Fast-forward 8 hours and it’s time for our surf lesson! Yes ladies and gents, we had booked a surf lesson for the morning after a wine tour. On reflection, it was actually a stroke of genius because it got us out of bed and in to the frigid sea which went some way to making us feel human, however, at 8am James was not a happy bunny. There are no pictures of this surf lesson, apologies but we were too busy trying not to swallow half of the sea, which Caro failed at spectacularly as she insisted on shouting out each time she fell off the board which resulted in her mouth being open upon making contact with the water.
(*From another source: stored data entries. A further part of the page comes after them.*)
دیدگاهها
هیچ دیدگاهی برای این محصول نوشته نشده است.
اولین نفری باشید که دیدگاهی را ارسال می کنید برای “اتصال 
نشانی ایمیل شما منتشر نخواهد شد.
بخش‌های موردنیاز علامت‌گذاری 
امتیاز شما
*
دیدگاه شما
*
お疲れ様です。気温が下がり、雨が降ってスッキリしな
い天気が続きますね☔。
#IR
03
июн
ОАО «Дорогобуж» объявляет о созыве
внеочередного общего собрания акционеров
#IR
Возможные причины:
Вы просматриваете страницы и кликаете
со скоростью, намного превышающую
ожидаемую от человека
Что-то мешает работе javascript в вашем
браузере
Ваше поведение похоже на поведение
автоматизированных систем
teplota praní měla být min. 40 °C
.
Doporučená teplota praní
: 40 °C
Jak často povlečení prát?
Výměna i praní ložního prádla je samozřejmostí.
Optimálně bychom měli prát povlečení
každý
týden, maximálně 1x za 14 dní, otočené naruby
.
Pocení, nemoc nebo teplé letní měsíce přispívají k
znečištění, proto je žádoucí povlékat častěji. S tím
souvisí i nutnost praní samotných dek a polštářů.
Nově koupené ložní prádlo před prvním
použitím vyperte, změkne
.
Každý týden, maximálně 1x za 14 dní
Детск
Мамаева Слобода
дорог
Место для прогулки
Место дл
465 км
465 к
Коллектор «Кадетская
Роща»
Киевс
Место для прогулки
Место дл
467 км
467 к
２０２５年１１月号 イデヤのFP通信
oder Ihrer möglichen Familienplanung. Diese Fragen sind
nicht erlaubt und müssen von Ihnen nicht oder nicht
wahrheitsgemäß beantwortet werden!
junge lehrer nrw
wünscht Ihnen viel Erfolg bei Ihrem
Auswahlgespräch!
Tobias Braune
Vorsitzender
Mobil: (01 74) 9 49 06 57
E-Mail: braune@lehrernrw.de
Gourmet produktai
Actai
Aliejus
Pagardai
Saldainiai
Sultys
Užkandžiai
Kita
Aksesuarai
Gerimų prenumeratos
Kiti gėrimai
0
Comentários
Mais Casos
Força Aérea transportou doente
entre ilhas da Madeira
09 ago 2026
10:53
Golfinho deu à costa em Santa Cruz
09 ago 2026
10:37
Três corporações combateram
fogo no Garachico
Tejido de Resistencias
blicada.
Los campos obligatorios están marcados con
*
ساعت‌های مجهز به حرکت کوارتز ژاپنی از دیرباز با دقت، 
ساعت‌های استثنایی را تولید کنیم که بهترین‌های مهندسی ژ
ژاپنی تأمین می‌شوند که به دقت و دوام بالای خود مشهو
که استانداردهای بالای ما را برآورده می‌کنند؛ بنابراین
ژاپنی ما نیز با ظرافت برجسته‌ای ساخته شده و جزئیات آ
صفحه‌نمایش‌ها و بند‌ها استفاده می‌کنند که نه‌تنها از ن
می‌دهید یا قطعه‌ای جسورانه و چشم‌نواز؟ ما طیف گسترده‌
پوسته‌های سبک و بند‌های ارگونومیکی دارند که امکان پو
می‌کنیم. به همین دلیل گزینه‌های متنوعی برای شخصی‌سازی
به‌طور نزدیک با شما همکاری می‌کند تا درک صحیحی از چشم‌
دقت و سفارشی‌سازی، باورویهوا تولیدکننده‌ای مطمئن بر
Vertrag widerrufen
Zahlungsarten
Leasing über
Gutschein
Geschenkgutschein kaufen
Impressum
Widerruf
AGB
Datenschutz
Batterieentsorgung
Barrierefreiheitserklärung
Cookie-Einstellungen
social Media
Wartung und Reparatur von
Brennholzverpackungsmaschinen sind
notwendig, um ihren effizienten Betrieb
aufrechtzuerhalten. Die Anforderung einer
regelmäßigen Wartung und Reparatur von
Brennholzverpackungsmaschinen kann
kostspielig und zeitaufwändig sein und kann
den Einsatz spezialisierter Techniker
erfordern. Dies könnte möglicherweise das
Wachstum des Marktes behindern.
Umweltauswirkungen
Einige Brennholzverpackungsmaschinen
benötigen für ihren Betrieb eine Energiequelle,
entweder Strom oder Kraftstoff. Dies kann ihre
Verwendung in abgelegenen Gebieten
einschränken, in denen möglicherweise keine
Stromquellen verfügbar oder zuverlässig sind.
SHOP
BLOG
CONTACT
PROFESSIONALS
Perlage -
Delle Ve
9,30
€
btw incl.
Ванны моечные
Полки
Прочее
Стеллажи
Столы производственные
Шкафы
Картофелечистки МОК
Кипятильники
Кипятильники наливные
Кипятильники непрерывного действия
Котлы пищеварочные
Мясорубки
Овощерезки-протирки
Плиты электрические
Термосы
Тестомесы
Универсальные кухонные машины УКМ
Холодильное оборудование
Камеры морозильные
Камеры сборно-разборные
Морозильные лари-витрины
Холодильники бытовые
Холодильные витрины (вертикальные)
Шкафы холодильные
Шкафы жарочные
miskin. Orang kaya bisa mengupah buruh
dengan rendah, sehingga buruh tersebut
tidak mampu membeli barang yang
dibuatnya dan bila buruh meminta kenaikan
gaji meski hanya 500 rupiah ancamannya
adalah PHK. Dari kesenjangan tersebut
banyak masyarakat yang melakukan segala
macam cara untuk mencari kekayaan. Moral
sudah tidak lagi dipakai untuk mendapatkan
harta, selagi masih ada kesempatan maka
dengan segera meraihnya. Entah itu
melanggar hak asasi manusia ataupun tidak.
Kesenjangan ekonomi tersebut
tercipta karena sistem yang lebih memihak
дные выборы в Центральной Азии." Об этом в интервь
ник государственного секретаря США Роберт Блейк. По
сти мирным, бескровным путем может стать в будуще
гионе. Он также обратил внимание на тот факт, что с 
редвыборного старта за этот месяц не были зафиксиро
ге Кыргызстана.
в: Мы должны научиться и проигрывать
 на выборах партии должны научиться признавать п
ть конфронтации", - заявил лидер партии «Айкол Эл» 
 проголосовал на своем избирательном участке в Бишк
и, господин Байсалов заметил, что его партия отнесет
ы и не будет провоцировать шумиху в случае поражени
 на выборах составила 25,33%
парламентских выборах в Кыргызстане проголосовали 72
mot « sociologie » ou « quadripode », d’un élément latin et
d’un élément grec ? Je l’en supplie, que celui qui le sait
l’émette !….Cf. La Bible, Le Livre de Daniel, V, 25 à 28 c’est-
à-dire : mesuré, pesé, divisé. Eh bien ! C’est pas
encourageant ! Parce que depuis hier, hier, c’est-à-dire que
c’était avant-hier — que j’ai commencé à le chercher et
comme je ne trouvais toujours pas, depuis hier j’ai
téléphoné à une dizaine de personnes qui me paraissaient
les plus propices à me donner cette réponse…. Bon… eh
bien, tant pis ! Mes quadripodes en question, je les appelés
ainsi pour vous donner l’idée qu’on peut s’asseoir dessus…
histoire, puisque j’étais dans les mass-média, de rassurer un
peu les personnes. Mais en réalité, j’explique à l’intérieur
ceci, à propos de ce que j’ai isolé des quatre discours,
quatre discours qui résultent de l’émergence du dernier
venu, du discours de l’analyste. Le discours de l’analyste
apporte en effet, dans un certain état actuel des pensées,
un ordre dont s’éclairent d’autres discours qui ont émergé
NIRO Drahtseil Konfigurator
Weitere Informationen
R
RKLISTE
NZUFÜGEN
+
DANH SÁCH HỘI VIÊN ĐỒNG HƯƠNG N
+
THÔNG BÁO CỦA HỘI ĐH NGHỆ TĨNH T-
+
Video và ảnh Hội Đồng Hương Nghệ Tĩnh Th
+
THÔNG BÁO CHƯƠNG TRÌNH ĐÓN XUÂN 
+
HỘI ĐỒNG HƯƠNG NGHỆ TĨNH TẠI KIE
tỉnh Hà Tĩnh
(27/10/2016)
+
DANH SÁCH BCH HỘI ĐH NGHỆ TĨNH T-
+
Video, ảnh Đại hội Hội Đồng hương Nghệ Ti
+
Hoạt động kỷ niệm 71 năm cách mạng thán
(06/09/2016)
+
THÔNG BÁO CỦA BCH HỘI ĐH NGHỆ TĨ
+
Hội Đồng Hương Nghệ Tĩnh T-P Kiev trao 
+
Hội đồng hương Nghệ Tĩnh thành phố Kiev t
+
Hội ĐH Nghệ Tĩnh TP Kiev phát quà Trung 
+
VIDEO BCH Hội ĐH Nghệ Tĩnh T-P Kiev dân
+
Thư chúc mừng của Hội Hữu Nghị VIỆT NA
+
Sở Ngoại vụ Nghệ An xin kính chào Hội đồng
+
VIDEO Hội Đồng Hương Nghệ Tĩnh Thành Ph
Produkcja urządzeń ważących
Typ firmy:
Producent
We had such a good time, our coach Kirtsy was a lot of fun and had so much energy that it was infectious and we both managed to get up on our feet. It was a private lesson so were able to do a lot of “surfing” in our two hours and we were both absolutely jiggered afterwards. A quick shout out here, Josh who owns the school (Josh Palmateer’s Surf Academy) carried out an actual rescue right in front of us when a man was dragged out by the ferocious rip and would almost definitely have drowned without his help. It was incredibly unsettling to watch and we were rather subdued as we drove back to the campsite, although this was likely partially due to the fact that the hangovers were back with a vengeance. At least James’s was. The afternoon was spent in bed watching Mad Men, discovering that we had lost a phone at some point during the previous evening’s festivities and vowing to never drink again.
One thought on “Wine, wine, wine, surf, sleep – Pemberton, Hamlin Bay and Margaret River”
We’ve drunk some really nice wines from the Margaret River Valley. You guys seem to enjoy staircases! Frightening about the rip tide! Heard you have to swim across and sideways out of it, not fight it, as if you can manage anything.